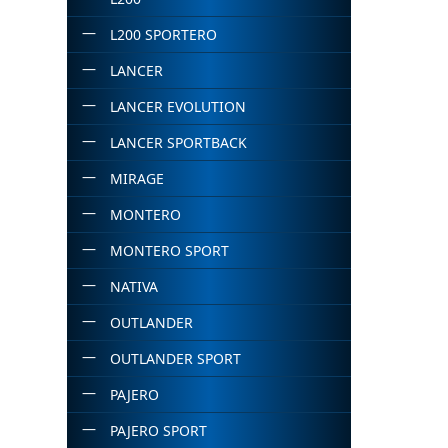
L200 SPORTERO
LANCER
LANCER EVOLUTION
LANCER SPORTBACK
MIRAGE
MONTERO
MONTERO SPORT
NATIVA
OUTLANDER
OUTLANDER SPORT
PAJERO
PAJERO SPORT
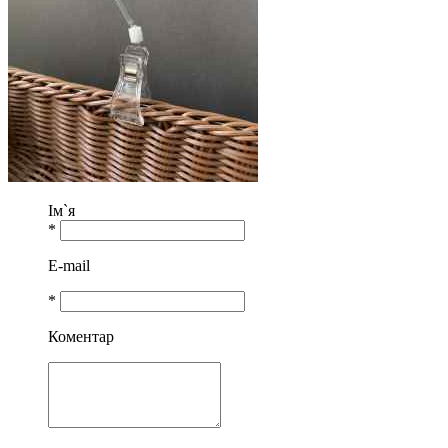
Ім`я
*
E-mail
*
Коментар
• • • • •
A verbatim transcript of the material above, with images dropped, is the expected output.

* _Response_:
L200 SPORTERO
LANCER
LANCER EVOLUTION
LANCER SPORTBACK
MIRAGE
MONTERO
MONTERO SPORT
NATIVA
OUTLANDER
OUTLANDER SPORT
PAJERO
PAJERO SPORT
Ім`я
*
E-mail
*
Коментар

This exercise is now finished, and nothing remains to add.